Elle a pour objectifs spécifiques de répertorier les lacunes juridiques ou les incohérences qui se trouveraient dans les lois relatives aux droits des femmes en cours d’application au Rwanda en vue d’éviter tout obstacle à l’éradication du phénomène des violences faites aux femmes au Rwanda ; et les recommandations issues des principales recherches menées par les organisations de la société civile et d’autres institutions et qui n’ont pas été suivies de faits en termes de mise en œuvre en vue de l’amélioration du statut de la femme rwandaise en matière de lutte contre les violences basées sur le genre.

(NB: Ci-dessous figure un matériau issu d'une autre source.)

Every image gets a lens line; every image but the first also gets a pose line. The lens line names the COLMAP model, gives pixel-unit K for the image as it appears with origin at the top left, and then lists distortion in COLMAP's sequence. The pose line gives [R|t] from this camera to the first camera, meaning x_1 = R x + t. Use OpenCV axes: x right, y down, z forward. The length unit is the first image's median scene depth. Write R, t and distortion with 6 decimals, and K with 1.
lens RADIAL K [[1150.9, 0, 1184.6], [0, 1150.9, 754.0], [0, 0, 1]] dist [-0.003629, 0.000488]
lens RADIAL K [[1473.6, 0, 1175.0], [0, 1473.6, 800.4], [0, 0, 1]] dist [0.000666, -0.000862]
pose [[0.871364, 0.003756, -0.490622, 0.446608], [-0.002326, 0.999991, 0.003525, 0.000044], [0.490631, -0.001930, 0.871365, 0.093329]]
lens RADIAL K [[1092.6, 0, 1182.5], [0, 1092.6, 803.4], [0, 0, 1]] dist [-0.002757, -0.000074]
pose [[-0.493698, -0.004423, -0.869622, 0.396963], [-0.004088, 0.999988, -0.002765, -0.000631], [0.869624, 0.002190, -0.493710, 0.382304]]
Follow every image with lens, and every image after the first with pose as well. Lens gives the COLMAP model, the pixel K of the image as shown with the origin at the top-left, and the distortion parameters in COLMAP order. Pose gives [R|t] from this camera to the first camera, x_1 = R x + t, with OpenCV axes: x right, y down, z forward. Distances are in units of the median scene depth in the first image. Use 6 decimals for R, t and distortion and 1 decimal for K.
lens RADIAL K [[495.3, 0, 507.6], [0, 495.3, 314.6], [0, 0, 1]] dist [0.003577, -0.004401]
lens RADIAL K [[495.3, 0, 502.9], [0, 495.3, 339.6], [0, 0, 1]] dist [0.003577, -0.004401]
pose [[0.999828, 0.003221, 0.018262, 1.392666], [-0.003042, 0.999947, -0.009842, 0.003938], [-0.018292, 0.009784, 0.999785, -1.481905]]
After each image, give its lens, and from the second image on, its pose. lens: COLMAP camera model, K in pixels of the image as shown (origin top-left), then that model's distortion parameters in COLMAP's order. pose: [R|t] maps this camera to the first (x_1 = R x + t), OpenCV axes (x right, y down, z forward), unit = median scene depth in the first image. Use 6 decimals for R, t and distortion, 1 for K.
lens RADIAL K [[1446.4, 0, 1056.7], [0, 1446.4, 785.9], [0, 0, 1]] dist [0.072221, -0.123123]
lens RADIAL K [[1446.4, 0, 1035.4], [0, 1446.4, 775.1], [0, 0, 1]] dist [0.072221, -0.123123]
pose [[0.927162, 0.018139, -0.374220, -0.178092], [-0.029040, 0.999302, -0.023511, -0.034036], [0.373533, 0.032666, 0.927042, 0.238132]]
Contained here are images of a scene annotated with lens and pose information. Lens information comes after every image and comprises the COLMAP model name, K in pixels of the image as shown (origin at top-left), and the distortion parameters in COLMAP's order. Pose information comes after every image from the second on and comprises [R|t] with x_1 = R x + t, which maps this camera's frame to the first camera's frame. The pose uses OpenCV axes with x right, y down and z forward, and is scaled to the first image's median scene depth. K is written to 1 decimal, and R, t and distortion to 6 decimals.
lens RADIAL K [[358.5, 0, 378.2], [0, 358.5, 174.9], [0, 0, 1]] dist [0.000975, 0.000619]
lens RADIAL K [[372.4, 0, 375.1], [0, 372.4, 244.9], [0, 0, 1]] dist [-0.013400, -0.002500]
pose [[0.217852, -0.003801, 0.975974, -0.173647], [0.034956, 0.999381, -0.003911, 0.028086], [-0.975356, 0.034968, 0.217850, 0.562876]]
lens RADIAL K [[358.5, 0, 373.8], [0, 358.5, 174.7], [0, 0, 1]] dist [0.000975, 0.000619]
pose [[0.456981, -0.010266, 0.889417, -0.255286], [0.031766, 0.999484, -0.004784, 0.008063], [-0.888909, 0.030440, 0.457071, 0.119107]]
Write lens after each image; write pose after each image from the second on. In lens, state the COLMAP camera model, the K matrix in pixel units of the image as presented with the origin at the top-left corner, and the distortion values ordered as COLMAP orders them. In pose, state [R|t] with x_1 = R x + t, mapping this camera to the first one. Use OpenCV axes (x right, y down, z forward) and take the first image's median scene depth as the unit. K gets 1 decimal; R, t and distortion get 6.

b) Approche méthodologique

L’élaboration de la présente étude a suivi une approche participative associant les entretiens ouverts avec les représentants des institutions en charge de la prévention et de la répression des violences faites aux femmes et aux enfants, la revue documentaire comprenant l’analyse du cadre normatif et les études/recherches produites au Rwanda sur les violences basées sur le genre (VBG) ; et enfin la validation du rapport.

c) Constat

Les violences basées sur le genre demeurent un problème récurent au Rwanda. Bien que ces violences soit un domaine de recherche encore récent, chaque jour, les cas rapportés dans les médias nationaux illustrent la persistance de ces violences basées sur le genre, des crimes plus ou moins macabres ; et commis de plus en plus au sein des familles.
Cette étude est intervenue alors que le Gouvernement du Rwanda avait déjà déployé des efforts importants dans le domaine de la promotion et de la protection des droits de la femme en général et dans la prévention et la lutte contre la violence faite aux femmes en particulier. C’est dans ce cadre qu’il faut situer la promulgation de la Constitution de la République du Rwanda du 04 juin 2003 , la ratification des instruments juridiques internationaux, l’adoption des lois favorables à la promotion et à la protection des droits de la femme et la mise en place des politiques, des programmes et des stratégies favorables à la promotion des droits des femmes.
Cependant, les plans d’actions de certaines institutions responsables de la mise en œuvre des ces mesures, notamment les plans de développement des districts ; ne traduisent pas suffisamment dans les faits, les mesures prises en faveur de la promotion de la femme ; bon nombre de planificateurs étant encore peu sensible au genre.